### Exercise
Pictures are to be dropped from the copy. Retype the listing exactly.

### Dataset excerpt
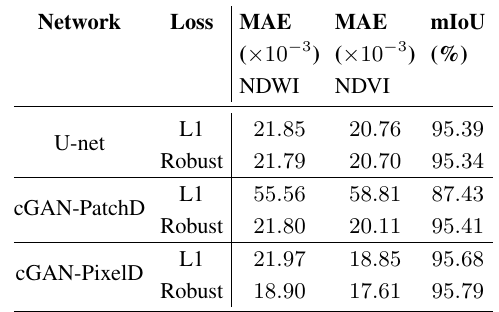
Table 3. The MAE results for NDWI and NDVI respectively, and the mIoU based on NDVI classification. The mIoU score is the average among all four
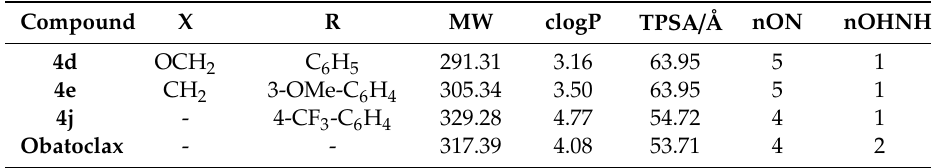
Table 3. Analysis of physicochemical properties of hit compounds exhibiting Bcl-2 inhibitory activity (calculated by using software available at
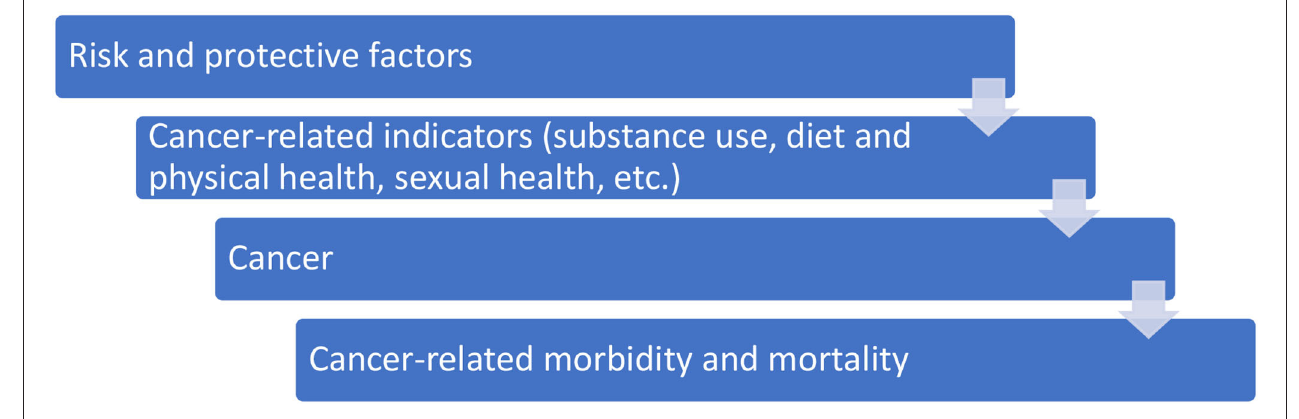
FIGURE 1 | Concept model for cancer related risk and protective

### Reply
Table 3. The MAE results for NDWI and NDVI respectively, and the mIoU based on NDVI classification. The mIoU score is the average among all four
Table 3. Analysis of physicochemical properties of hit compounds exhibiting Bcl-2 inhibitory activity (calculated by using software available at
FIGURE 1 | Concept model for cancer related risk and protective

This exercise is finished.